In its latest Business Risk Index (BRI), the credit rating agency found that these defaults have consistently exceeded pre-COVID levels and reached a 47.9% year-on-year increase in February.

At the same time, the average value of invoices remained on a downward trajectory and was 16% below the level observed in 2023.

And despite a seasonal increase of 10.4% in the average invoice value from January to February, the BRI showed that overall trend continued to fall, marking the lowest level since September.

Patrick Coghlan (pictured), CEO of CreditorWatch, said the simultaneous increase in payment defaults and decline in invoice values is worrying.

This trend indicates that “cash reserves are being depleted and margins are being squeezed,” according to Coghlan, as Australian businesses feel the impact of rising interest rates, inflation, wage increases, labour shortages, and diminishing consumer demand due to cost-of-living challenges.

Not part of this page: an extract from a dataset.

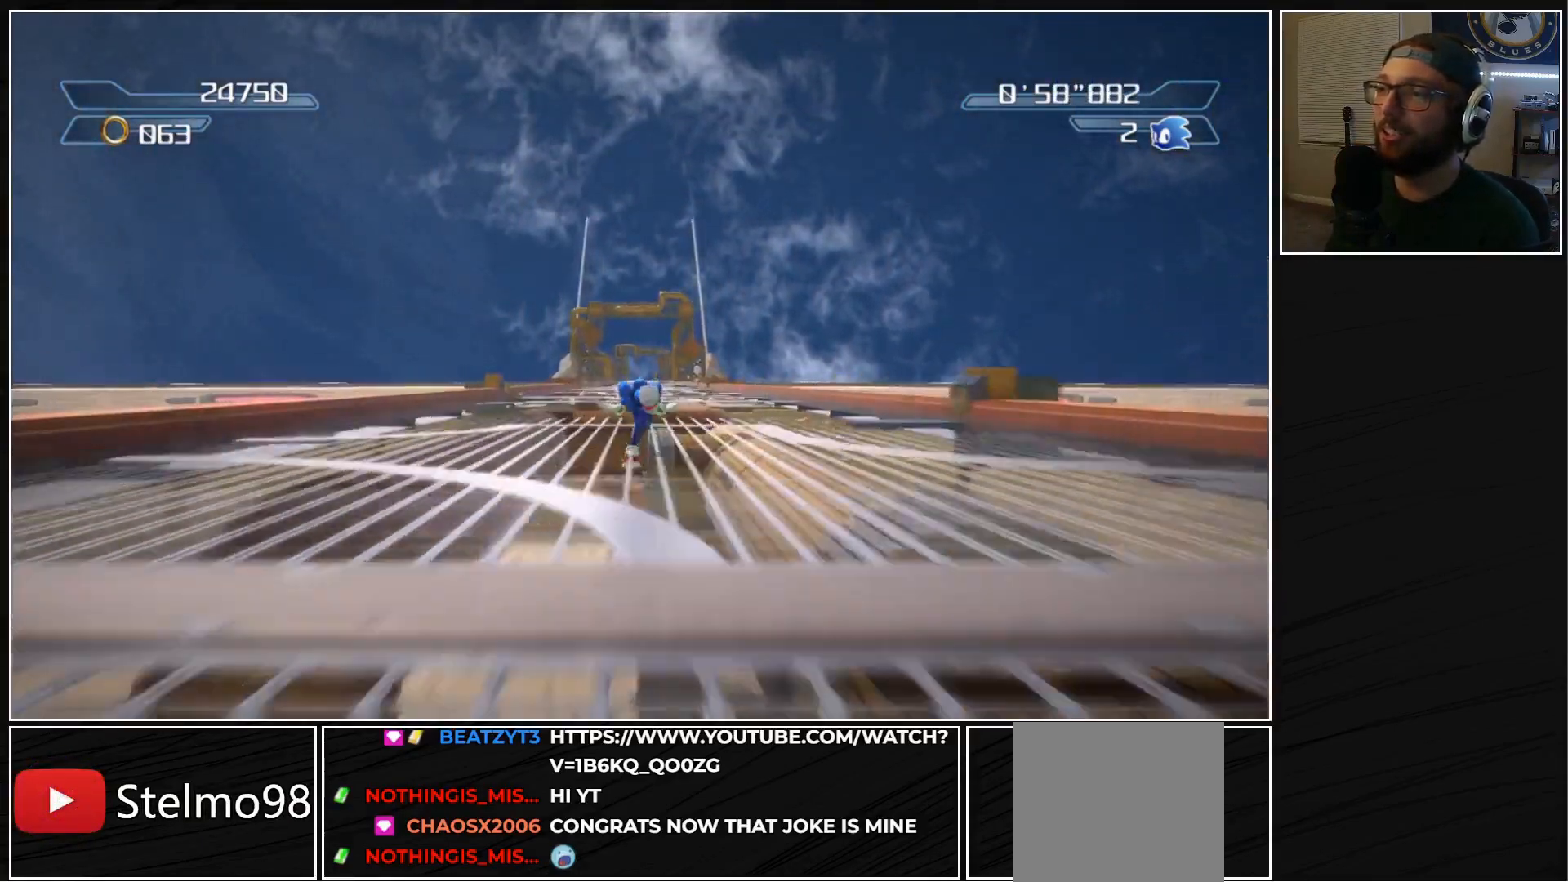
{"buttons": [], "left_stick": "up", "right_stick": "center", "events": []}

“An increasing number of businesses have less cash coming in, which means they are then finding it more difficult to pay their own suppliers and as such we are seeing a steep increase in payment defaults being registered on the CreditorWatch database,” he said. “They are also cutting the size of their orders and running down inventories.”

Payment defaults heighten risk of insolvency

The report also highlighted a correlation between payment defaults and the risk of business insolvency.

It found that businesses experiencing one default have a 24% likelihood of becoming insolvent within the following 12 months. This probability escalates to 42% with two defaults and 62% with three defaults.

The report also identified which sectors face the highest risk of business failure. At the top of the list is the beverage services sector, which faces the highest risk of business failure at 7.08%, followed by the public administration and safety (5.39%) and accommodation (5.09%) sectors.

Similarly, CreditorWatch identified several regions within Western Sydney and South-East Queensland as areas with the highest risk of business failure. Merrylands-Guildford in NSW was first in the list, followed by Bringelly-Green Valley and Canterbury in Western Sydney.

CreditorWatch chief economist Anneke Thompson said BRI data has been signalling a deceleration in the economy for some time now and noted that this slowdown has also been seen in the December quarter Australian National Account.

“GDP grew by a very slow 0.2% over the December quarter, taking the annual growth rate to 1.5%,” she said. “However, in per capita terms, GDP has been negative for three straight quarters, which means Australia is in a ‘per capita’ recession. The sustained fall in the average value of invoices over 2023 was a very good leading indicator of the overall slowing of the economy.”